Archive

Quotes

Again, men in general desire the good, and not merely what their fathers had.

—Aristotle, c. 350 BC

A Jewish man with parents alive is a fifteen-year-old boy, and will remain a fifteen-year-old boy till they die!

—Philip Roth, 1969

As the family goes, so goes the nation and so goes the whole world in which we live.

—Pope John Paul II, 1986

It is impossible to please all the world and one’s father.

—Jean de La Fontaine, 1668

The thing that impresses me most about America is the way parents obey their children.

—Edward, Duke of Windsor, 1957

By and large, mothers and housewives are the only workers who do not have regular time off. They are the great vacationless class.

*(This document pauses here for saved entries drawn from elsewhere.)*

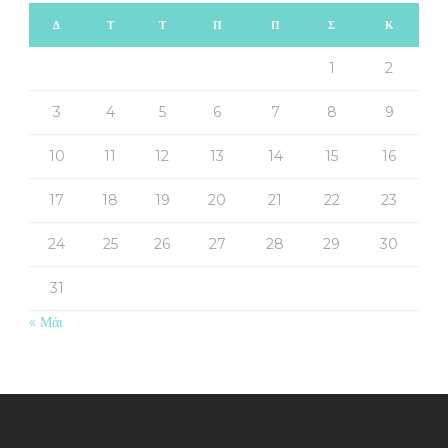
Δ
Τ
Τ
Π
Π
Σ
Κ
1
2
3
4
5
6
7
8
9
10
11
12
13
14
15
16
17
18
19
20
21
22
23
24
25
26
27
28
29
30
31
« Μάι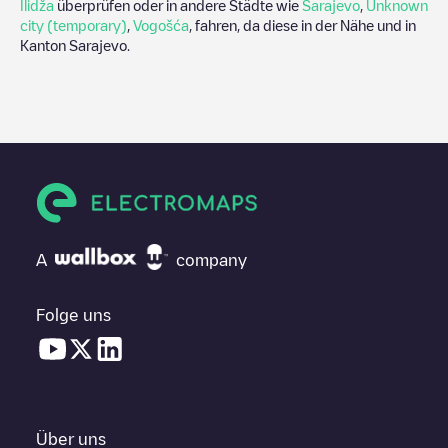
Ilidža
überprüfen oder in andere Städte wie
Sarajevo
,
Unknown
city (temporary)
,
Vogošća
, fahren, da diese in der Nähe und in
Kanton Sarajevo
.
A
company
Folge uns
Über uns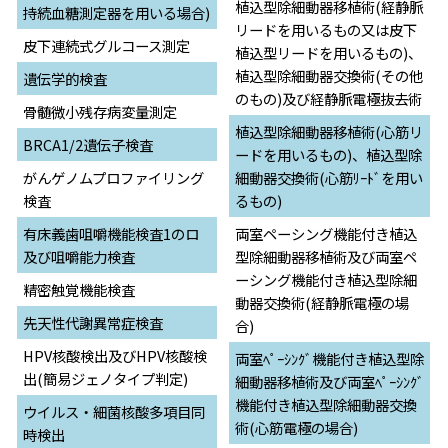
植込型除細動器移植術(経静脈
持続血糖測定器を用いる場合)
リードを用いるもの又は皮下
皮下連続式グルコース測定
植込型リードを用いるもの)、
植込型除細動器交換術(その他
遺伝学的検査
のもの)及び経静脈電極抜去術
骨髄微小残存病変量測定
植込型除細動器移植術(心筋リ
BRCA1/2遺伝子検査
ードを用いるもの)、植込型除
がんゲノムプロファイリング
細動器交換術(心筋ﾘｰﾄﾞを用い
検査
るもの)
有床義歯咀嚼機能検査1のロ
両室ペーシング機能付き植込
及び咀嚼能力検査
型除細動器移植術及び両室ペ
ーシング機能付き植込型除細
精密触覚機能検査
動器交換術(経静脈電極の場
先天性代謝異常症検査
合)
HPV核酸検出及びHPV核酸検
両室ﾍﾟｰｼﾝｸﾞ機能付き植込型除
出(簡易ジェノタイプ判定)
細動器移植術及び両室ﾍﾟｰｼﾝｸﾞ
機能付き植込型除細動器交換
ウイルス・細菌核酸多項目同
術(心筋電極の場合)
時検出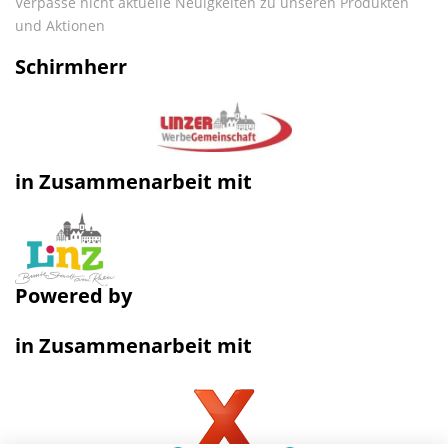
Verpasse nicht aktuelle Neuigkeiten zu unseren Produkten
und Aktionen
Schirmherr
in Zusammenarbeit mit
Powered by
in Zusammenarbeit mit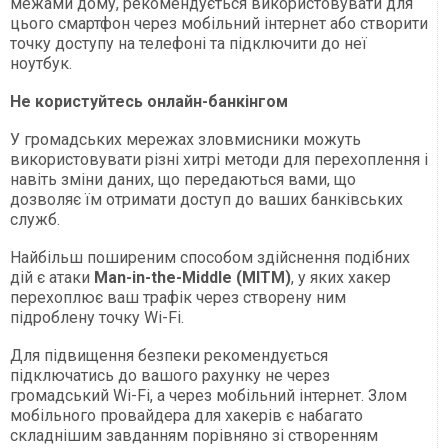
межами дому, рекомендується використовувати для
цього смартфон через мобільний інтернет або створити
точку доступу на телефоні та підключити до неї
ноутбук.
Не користуйтесь онлайн-банкінгом
У громадських мережах зловмисники можуть
використовувати різні хитрі методи для перехоплення і
навіть зміни даних, що передаються вами, що
дозволяє їм отримати доступ до ваших банківських
служб.
Найбільш поширеним способом здійснення подібних
дій є атаки
Man-in-the-Middle (MITM)
, у яких хакер
перехоплює ваш трафік через створену ним
підроблену точку Wi-Fi.
Для підвищення безпеки рекомендується
підключатись до вашого рахунку не через
громадський Wi-Fi, а через мобільний інтернет. Злом
мобільного провайдера для хакерів є набагато
складнішим завданням порівняно зі створенням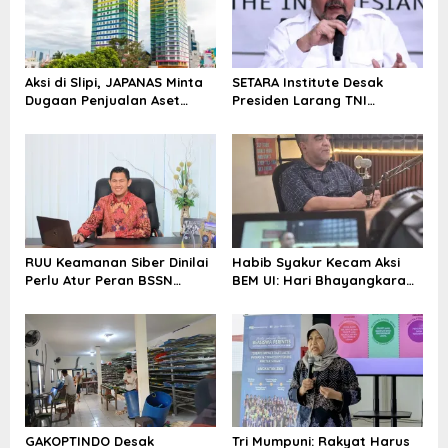
p
o
s
Aksi di Slipi, JAPANAS Minta
SETARA Institute Desak
Dugaan Penjualan Aset
Presiden Larang TNI
Negara Rp1 Triliun di
Hambat Penegakan Hukum
kawasan Twin Tower Plaza
Diusut
RUU Keamanan Siber Dinilai
Habib Syakur Kecam Aksi
Perlu Atur Peran BSSN
BEM UI: Hari Bhayangkara
hingga TNI
Jangan Dijadikan Panggung
Politik
GAKOPTINDO Desak
Tri Mumpuni: Rakyat Harus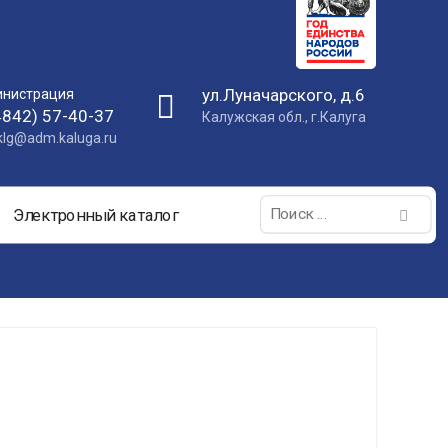
ул.Луначарского, д.6
нистрация
4842) 57-40-37
Калужская обл., г.Калуга
nklg@adm.kaluga.ru
Поиск:
Электронный каталог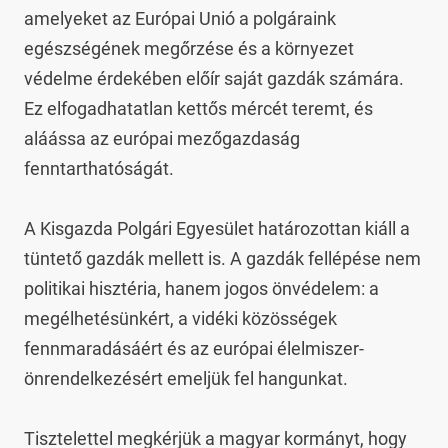
amelyeket az Európai Unió a polgáraink 
egészségének megőrzése és a környezet 
védelme érdekében előír saját gazdák számára. 
Ez elfogadhatatlan kettős mércét teremt, és 
aláássa az európai mezőgazdaság 
fenntarthatóságát.

A Kisgazda Polgári Egyesület határozottan kiáll a 
tüntető gazdák mellett is. A gazdák fellépése nem 
politikai hisztéria, hanem jogos önvédelem: a 
megélhetésünkért, a vidéki közösségek 
fennmaradásáért és az európai élelmiszer-
önrendelkezésért emeljük fel hangunkat.

Tisztelettel megkérjük a magyar kormányt, hogy 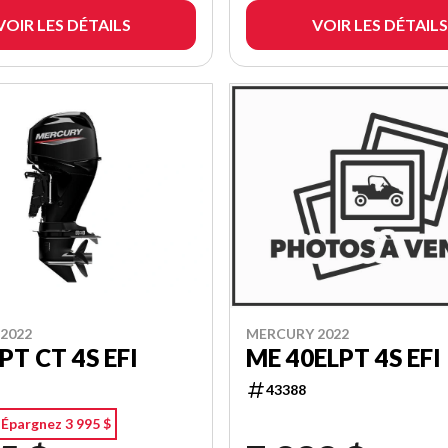
VOIR LES DÉTAILS
VOIR LES DÉTAILS
2022
MERCURY 2022
PT CT 4S EFI
ME 40ELPT 4S EFI
43388
Épargnez 3 995 $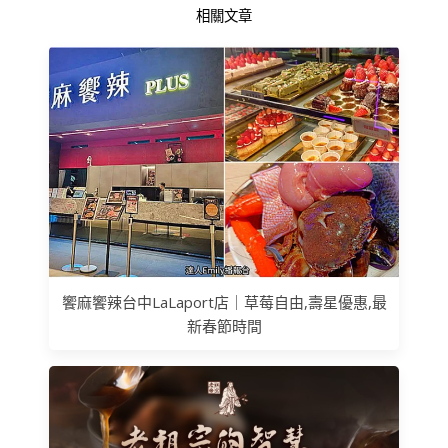
相關文章
饗麻饗辣台中LaLaport店｜草莓自由,壽星優惠,最
新春節時間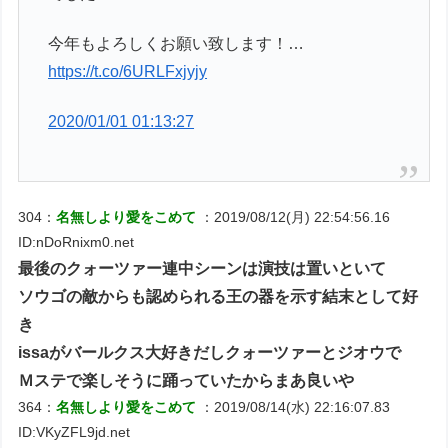
今年もよろしくお願い致します！…
https://t.co/6URLFxjyjy
2020/01/01 01:13:27
304：
名無しより愛をこめて
：2019/08/12(月) 22:54:56.16
ID:nDoRnixm0.net
最後のクォーツァー連中シーンは演技は置いといて
ソウゴの敵からも認められる王の器を示す結末として好
き
issaがバールクス大好きだしクォーツァーとジオウで
Ｍステで楽しそうに踊っていたからまあ良いや
364：
名無しより愛をこめて
：2019/08/14(水) 22:16:07.83
ID:VKyZFL9jd.net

—Anne Morrow Lindbergh, 1955

My father! The sun is my father, and the earth is my mother, and on her bosom I will recline.

—Tecumseh, 1810

All women become like their mothers. That is their tragedy. No man does. That’s his.

—Oscar Wilde, 1895

The strength of a family, like the strength of an army, is in its loyalty to each other.

—Mario Puzo, 2001

I cannot bear a parent’s tears.

—Virgil, c. 25 BC

Every man sees in his relatives, and especially in his cousins, a series of grotesque caricatures of himself.

—H.L. Mencken, 1919

In peace, children inter their parents; war violates the order of nature and causes parents to inter their children.

—Herodotus, 440 BC

The root of the kingdom is in the State. The root of the State is in the family. The root of the family is in the person of its Head.